- WHAT YOU SHOULD DO -
Having found the line containing "20: (663, 80, 88.26)" in the data below, reproduce that line and each one after it to the end, exactly, and include nothing else.

=== MATERIAL FOR THE TASK ===

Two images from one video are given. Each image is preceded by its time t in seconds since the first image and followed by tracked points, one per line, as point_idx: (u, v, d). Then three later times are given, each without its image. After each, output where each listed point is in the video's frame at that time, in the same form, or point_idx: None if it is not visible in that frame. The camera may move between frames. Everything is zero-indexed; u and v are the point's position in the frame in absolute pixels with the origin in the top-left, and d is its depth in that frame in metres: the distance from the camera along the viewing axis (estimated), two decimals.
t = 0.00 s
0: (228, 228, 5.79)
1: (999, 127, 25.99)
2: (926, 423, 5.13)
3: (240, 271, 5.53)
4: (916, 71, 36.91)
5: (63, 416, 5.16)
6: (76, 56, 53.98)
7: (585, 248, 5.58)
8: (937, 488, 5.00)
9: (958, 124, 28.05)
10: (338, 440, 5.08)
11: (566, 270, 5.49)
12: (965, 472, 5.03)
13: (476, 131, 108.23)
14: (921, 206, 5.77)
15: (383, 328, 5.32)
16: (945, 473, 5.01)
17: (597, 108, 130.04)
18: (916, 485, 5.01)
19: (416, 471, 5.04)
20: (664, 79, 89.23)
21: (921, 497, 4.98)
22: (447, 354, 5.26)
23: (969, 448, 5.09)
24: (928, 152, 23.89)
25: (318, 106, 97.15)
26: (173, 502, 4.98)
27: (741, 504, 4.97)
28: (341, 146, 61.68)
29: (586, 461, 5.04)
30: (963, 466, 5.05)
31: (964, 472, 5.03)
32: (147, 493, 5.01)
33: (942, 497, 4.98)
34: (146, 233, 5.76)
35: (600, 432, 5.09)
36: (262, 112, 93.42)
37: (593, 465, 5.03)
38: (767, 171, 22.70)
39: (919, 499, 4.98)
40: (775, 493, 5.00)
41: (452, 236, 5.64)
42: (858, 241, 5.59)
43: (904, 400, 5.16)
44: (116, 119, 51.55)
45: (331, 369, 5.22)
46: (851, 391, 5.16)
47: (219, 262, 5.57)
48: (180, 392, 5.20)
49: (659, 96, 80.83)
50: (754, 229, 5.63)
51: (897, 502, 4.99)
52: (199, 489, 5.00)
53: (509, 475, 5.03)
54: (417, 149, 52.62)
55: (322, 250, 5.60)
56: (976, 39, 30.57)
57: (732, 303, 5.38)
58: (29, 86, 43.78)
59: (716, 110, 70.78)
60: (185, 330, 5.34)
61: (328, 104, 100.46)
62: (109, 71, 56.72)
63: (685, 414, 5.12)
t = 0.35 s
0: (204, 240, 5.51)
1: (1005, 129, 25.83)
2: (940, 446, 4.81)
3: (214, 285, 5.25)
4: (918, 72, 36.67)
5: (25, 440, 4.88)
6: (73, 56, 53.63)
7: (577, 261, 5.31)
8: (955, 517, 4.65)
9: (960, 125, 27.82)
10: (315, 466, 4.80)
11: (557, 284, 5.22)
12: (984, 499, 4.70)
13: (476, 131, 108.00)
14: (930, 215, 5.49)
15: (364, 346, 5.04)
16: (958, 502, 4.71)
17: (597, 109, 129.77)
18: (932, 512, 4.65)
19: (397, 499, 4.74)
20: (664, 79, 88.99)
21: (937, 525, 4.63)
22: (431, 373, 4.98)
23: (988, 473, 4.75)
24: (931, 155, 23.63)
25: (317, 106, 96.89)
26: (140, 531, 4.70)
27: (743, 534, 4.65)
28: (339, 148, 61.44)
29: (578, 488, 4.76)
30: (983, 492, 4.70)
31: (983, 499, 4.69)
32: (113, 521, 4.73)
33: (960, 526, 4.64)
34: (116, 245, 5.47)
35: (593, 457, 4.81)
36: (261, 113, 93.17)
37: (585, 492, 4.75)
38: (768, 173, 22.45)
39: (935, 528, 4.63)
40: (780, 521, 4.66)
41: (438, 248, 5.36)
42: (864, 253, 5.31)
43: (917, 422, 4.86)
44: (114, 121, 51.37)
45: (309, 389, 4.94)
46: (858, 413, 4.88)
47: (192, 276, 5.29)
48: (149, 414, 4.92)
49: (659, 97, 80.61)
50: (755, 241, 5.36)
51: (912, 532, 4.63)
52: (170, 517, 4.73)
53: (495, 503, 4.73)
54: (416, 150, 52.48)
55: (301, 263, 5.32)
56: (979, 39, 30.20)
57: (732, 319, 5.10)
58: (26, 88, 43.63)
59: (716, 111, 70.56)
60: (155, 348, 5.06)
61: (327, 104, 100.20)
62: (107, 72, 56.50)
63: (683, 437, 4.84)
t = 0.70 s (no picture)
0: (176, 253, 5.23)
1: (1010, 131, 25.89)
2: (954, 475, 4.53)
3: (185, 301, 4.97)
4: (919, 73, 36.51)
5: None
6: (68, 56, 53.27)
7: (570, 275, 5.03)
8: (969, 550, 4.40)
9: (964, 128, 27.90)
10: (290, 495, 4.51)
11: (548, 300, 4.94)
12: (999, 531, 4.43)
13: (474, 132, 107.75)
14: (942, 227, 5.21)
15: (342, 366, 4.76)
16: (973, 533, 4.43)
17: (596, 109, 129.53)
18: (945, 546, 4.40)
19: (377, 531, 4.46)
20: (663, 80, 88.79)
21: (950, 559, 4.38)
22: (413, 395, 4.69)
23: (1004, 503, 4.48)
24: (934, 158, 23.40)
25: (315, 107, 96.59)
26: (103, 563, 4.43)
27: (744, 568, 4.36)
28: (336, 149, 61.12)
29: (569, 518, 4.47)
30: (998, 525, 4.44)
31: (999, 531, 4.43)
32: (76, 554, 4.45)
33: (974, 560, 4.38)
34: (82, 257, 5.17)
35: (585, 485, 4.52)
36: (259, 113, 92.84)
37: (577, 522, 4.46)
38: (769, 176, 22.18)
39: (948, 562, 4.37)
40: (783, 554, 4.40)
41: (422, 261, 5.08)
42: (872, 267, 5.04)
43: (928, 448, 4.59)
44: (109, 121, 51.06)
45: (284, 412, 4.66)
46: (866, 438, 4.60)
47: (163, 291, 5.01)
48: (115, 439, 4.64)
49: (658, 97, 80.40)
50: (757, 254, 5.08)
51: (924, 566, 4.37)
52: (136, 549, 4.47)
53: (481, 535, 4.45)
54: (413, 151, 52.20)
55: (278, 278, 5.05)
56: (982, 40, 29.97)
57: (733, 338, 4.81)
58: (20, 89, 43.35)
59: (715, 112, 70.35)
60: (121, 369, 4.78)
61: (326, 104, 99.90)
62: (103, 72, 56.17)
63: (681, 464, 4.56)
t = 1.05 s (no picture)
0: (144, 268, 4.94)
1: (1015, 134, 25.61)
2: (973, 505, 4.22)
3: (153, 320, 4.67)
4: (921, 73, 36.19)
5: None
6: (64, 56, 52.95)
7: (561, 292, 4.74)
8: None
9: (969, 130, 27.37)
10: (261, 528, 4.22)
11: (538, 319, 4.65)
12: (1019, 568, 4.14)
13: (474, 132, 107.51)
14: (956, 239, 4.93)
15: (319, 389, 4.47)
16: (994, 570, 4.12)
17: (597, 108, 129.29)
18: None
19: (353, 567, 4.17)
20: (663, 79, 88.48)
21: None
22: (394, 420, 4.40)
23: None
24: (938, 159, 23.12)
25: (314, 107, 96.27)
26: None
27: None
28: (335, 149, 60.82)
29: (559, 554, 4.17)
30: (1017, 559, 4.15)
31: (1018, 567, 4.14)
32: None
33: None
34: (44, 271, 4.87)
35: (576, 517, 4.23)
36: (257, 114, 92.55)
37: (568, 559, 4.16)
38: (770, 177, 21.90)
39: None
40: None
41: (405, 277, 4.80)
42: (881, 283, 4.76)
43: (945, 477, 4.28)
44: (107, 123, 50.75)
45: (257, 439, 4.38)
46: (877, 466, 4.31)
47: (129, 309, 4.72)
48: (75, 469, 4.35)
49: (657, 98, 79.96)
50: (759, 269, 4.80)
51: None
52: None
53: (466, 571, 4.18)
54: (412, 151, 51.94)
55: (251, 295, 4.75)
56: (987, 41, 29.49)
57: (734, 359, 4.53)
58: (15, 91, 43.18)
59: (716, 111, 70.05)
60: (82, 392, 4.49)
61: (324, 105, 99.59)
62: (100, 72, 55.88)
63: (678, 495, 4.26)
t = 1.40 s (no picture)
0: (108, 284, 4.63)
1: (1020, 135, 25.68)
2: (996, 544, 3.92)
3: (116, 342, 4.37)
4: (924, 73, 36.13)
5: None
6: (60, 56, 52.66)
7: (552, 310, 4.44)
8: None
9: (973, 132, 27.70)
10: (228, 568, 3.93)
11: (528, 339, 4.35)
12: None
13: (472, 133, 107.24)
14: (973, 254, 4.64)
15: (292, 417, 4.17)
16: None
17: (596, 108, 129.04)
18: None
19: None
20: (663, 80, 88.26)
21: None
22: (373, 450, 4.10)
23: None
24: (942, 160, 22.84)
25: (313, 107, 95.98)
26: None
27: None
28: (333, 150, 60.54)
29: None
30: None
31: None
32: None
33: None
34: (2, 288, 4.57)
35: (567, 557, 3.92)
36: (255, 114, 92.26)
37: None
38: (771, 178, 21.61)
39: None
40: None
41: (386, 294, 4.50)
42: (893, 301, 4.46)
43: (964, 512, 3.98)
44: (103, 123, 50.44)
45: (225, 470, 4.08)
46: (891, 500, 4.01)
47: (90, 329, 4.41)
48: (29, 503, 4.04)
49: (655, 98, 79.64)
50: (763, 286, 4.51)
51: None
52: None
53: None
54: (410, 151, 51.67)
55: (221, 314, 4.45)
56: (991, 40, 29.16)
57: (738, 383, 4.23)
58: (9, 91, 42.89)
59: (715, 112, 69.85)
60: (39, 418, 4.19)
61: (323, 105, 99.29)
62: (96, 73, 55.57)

===

- OUTPUT -
20: (663, 80, 88.26)
21: None
22: (373, 450, 4.10)
23: None
24: (942, 160, 22.84)
25: (313, 107, 95.98)
26: None
27: None
28: (333, 150, 60.54)
29: None
30: None
31: None
32: None
33: None
34: (2, 288, 4.57)
35: (567, 557, 3.92)
36: (255, 114, 92.26)
37: None
38: (771, 178, 21.61)
39: None
40: None
41: (386, 294, 4.50)
42: (893, 301, 4.46)
43: (964, 512, 3.98)
44: (103, 123, 50.44)
45: (225, 470, 4.08)
46: (891, 500, 4.01)
47: (90, 329, 4.41)
48: (29, 503, 4.04)
49: (655, 98, 79.64)
50: (763, 286, 4.51)
51: None
52: None
53: None
54: (410, 151, 51.67)
55: (221, 314, 4.45)
56: (991, 40, 29.16)
57: (738, 383, 4.23)
58: (9, 91, 42.89)
59: (715, 112, 69.85)
60: (39, 418, 4.19)
61: (323, 105, 99.29)
62: (96, 73, 55.57)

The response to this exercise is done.